CORRUPCIÓN NACIONAL Y GOBIERNO MISERABLE

No hay nada nuevo que decir sobre la situación de desgobierno de España desde mi último apunte reflexivo, ni, por desgracia, ninguna observación o juicio de los que arrepentirme. Este Gobierno traidor es un gobierno mediocre que no está, ni mucho menos, a la altura de lo que la circunstancia española demanda. Mentiroso, cobarde y alejado de la justicia, está haciendo pagar a los inocentes los abusos de los delincuentes con sucesivas medidas de la misma repugnante línea.

Lo único nuevo  que quiero hacer notar, como tremebundo y alarmante, es la falsedad o extravío, poco inocente, del diagnóstico vigente sobre el mal que tan torpe e injustamente afronta este Gobierno miserable (porque más aún que torpe e injusto, insisto, es traidor y cobarde): lo que ocurre sólo indirecta y superficialmente tiene que ver con “la crisis económica” nacional o, mucho menos, internacional. Con lo que tiene que ver esencialmente es con la crisis moral de corrupción y latrocinio sistemático.

No hay crisis que valga para explicar este desastre más que el despilfarro, el abuso y el robo a manos llenas de las arcas públicas, o sea, del dinero y el esfuerzo no de todos, sino de los contribuyentes. De manera incontrolada e incontrolable, impune: por completo alejada de un Estado de Derecho donde impera la ley y todos son iguales ante ella. La “democracia” española está corrompida por una rigurosa partidocracia.
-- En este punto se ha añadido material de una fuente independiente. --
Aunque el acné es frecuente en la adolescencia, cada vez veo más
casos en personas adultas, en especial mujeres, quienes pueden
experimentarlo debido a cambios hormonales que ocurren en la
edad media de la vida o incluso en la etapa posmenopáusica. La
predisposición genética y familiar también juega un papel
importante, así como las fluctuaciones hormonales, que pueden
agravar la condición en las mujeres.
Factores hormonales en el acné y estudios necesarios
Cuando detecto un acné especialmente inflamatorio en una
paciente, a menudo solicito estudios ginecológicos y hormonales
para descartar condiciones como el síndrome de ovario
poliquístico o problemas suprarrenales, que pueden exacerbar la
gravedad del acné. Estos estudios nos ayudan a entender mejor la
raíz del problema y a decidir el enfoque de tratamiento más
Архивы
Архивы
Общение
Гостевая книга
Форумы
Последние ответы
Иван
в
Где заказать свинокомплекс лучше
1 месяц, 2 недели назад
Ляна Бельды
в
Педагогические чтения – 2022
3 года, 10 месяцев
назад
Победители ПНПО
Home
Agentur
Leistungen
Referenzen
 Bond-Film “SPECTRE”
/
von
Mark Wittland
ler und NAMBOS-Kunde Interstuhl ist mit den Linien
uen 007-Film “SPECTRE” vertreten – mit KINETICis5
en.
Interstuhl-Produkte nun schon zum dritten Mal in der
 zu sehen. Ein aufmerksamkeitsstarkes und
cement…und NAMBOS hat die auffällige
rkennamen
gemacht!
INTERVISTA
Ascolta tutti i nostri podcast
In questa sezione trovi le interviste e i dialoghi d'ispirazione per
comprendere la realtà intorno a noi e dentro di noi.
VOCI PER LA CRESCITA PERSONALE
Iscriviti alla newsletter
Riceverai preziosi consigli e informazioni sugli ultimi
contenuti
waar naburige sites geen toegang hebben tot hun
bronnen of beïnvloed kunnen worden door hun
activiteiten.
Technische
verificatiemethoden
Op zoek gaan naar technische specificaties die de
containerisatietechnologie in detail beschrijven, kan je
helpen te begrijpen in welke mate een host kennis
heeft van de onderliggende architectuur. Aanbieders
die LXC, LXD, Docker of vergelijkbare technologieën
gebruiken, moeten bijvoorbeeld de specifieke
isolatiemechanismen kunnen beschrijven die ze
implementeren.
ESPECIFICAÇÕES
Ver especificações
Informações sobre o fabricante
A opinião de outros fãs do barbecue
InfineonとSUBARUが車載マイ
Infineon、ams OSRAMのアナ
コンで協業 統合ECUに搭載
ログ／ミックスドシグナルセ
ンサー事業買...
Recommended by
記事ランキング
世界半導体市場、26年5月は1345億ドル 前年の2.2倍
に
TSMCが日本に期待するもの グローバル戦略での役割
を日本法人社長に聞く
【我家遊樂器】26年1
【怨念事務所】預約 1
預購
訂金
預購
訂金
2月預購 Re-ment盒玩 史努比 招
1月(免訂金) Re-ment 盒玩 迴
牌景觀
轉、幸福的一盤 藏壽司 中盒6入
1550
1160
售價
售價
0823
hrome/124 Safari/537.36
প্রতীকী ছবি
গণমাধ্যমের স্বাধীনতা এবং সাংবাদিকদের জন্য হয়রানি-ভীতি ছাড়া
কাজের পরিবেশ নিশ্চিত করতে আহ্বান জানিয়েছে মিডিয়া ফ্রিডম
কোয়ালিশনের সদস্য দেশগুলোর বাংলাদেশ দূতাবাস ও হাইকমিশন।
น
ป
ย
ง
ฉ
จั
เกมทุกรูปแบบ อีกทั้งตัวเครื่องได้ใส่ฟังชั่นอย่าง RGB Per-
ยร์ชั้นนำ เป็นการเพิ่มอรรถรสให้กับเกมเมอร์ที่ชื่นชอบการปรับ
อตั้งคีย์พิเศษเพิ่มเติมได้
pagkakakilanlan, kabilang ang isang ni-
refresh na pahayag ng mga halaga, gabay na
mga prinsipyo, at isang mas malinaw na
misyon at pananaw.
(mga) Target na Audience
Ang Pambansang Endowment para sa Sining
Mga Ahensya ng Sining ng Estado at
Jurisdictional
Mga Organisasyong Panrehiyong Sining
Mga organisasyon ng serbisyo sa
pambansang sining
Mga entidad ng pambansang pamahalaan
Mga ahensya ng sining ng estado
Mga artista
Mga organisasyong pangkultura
Es tanta la cantidad de representantes del pueblo, políticos y politicastros, en la cancerosa Administración que con su mala administración nos está arruinando  que lo más definitorio que cabe decir de ellos es que, mucho más que representantes, son representativos de la ciudadanía española. Nuestro mal, pues, no es externo ni contingente sino propio e idiosincrásico. No es primariamente económico, sino radicalmente moral; de hecho, la causa de la famosa “burbuja” tanto inmobiliaria como financiera no ha sido sino el irresponsable y codicioso exceso que ha transgredido las reglas de la economía y la prudencia.
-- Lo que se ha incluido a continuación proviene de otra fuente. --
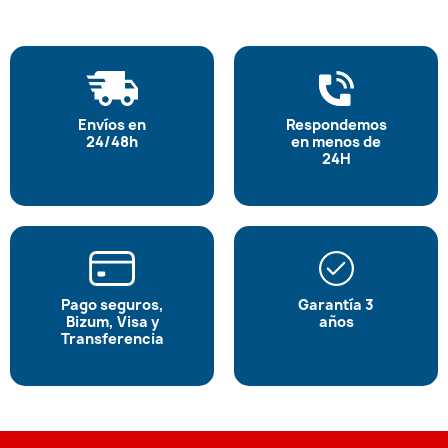
Envíos en
Respondemos
24/48h
en menos de
24H
Pago seguros,
Garantía 3
Bizum, Visa y
años
Transferencia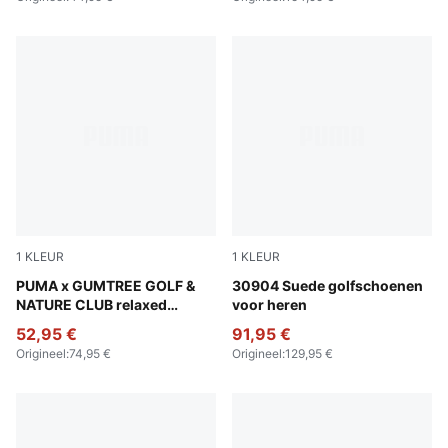
1
KLEUR
1
KLEUR
Warm White
PUMA x GUMTREE GOLF &
Warm White-Luso Green
30904 Suede golfschoenen
NATURE CLUB relaxed
voor heren
golfshort voor heren
52,95 €
91,95 €
Origineel
:
74,95 €
Origineel
:
129,95 €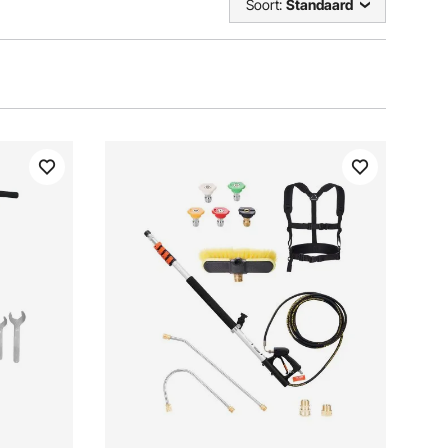
Soort:
Standaard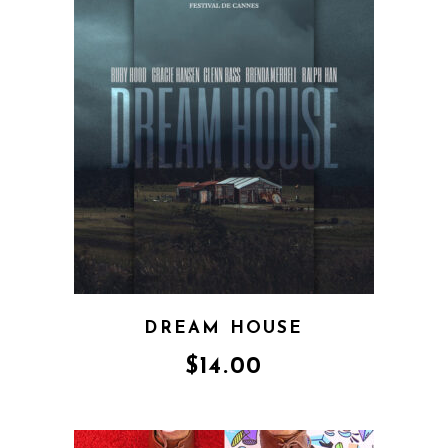
DREAM HOUSE
$
14.00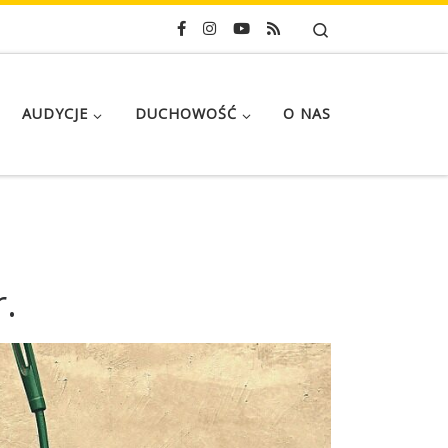
Search
AUDYCJE
DUCHOWOŚĆ
O NAS
.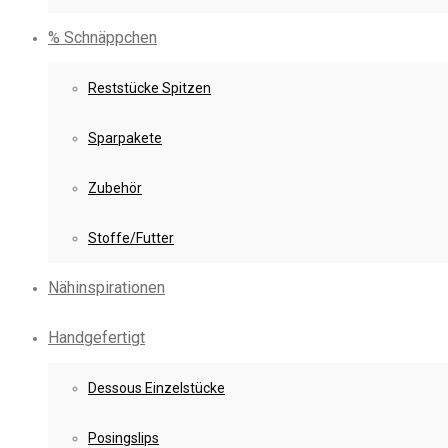
% Schnäppchen
Reststücke Spitzen
Sparpakete
Zubehör
Stoffe/Futter
Nähinspirationen
Handgefertigt
Dessous Einzelstücke
Posingslips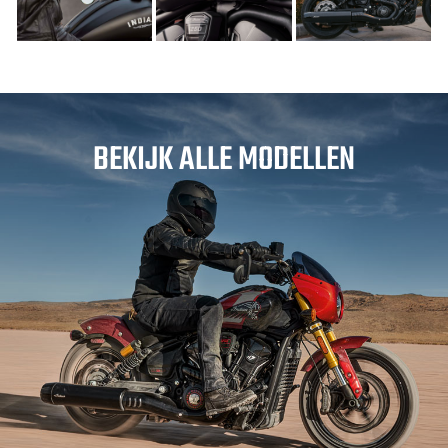
BEKIJK ALLE MODELLEN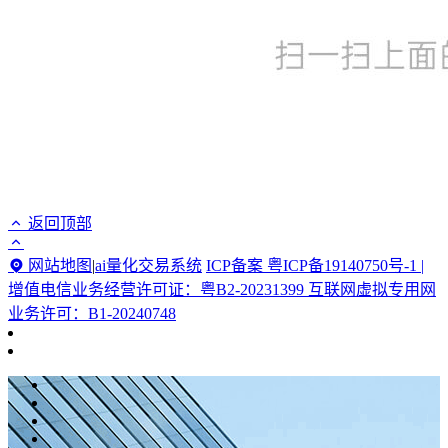
返回顶部
网站地图
|
ai量化交易系统
ICP备案 粤ICP备19140750号-1 |
增值电信业务经营许可证：粤B2-20231399 互联网虚拟专用网
业务许可：B1-20240748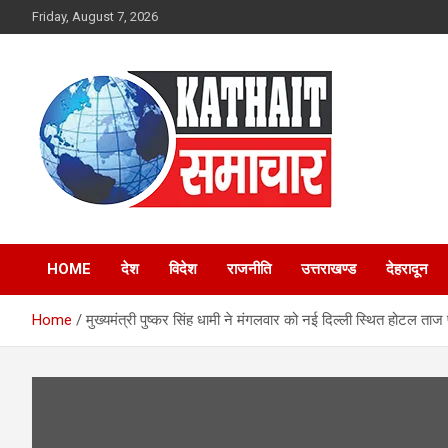
Skip
Friday, August 7, 2026
to
content
Kathait Samachar –
HOME
देश
विदेश
राजनीति
उत्तराखण्ड
देहरादून
Latest Uttarakhand
Home
मुख्यमंत्री पुष्कर सिंह धामी ने मंगलवार को नई दिल्ली स्थित होटल ताज
News in Hindi,
Uttarakhand News
Headlines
De “particularismo” endémico hablaba hace un siglo Ortega en su España invertebrada (cada uno a lo suyo, sin respeto ni visión colectiva). Y no nos hemos recuperado. Cuando, en la Transición y primeros años de la democracia, podíamos haber superado el adanismo moral y cultural, “alguien” (con nombre, apellidos, siglas y cómplices) se ha encargado  de que no levantemos cabeza. Para empezar, destruyendo la educación liberadora, dinamitando el sistema educativo con demagogia rastrera. Y, a continuación, dinamitando la división de poderes, o sea, la garantía institucional de un Estado de Derecho donde el imperio de la ley elimine el privilegio. Lo demás, ya digo (“los otros”), es el “co-co”: la cómplice cobardía.
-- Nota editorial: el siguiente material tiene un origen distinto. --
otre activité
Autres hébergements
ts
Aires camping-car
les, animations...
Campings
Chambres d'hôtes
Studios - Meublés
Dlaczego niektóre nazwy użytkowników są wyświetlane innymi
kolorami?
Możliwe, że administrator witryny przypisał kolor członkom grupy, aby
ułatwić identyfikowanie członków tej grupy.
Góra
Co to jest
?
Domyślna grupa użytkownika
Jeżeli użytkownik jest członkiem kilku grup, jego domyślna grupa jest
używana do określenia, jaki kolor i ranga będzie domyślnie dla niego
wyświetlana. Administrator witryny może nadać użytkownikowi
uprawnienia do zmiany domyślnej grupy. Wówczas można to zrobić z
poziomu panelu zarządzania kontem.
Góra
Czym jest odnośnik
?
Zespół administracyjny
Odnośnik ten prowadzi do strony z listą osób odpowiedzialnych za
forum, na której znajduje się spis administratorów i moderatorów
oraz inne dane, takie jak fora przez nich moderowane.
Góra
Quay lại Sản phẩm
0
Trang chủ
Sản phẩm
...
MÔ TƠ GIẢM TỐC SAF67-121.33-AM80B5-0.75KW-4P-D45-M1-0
¿Qué nos salvará de esto, o sea, de nosotros mismos? Sólo la abuela, o sea, sólo cabe ya esperar ayuda de la mecánica e inclemente pedagogía de la naturaleza y el destino: a grandes males, grandes remedios; no hay mal que por bien no venga (si se usa la inteligencia); la precisa hace milagros. Así sea, poniendo un último adarme de lucidez y arrestos por nuestra parte, porque la única alternativa a ello sería la ruinosa de la destrucción omnímoda, no por indeseable menos posible ni, por trágica, una posibilidad inédita.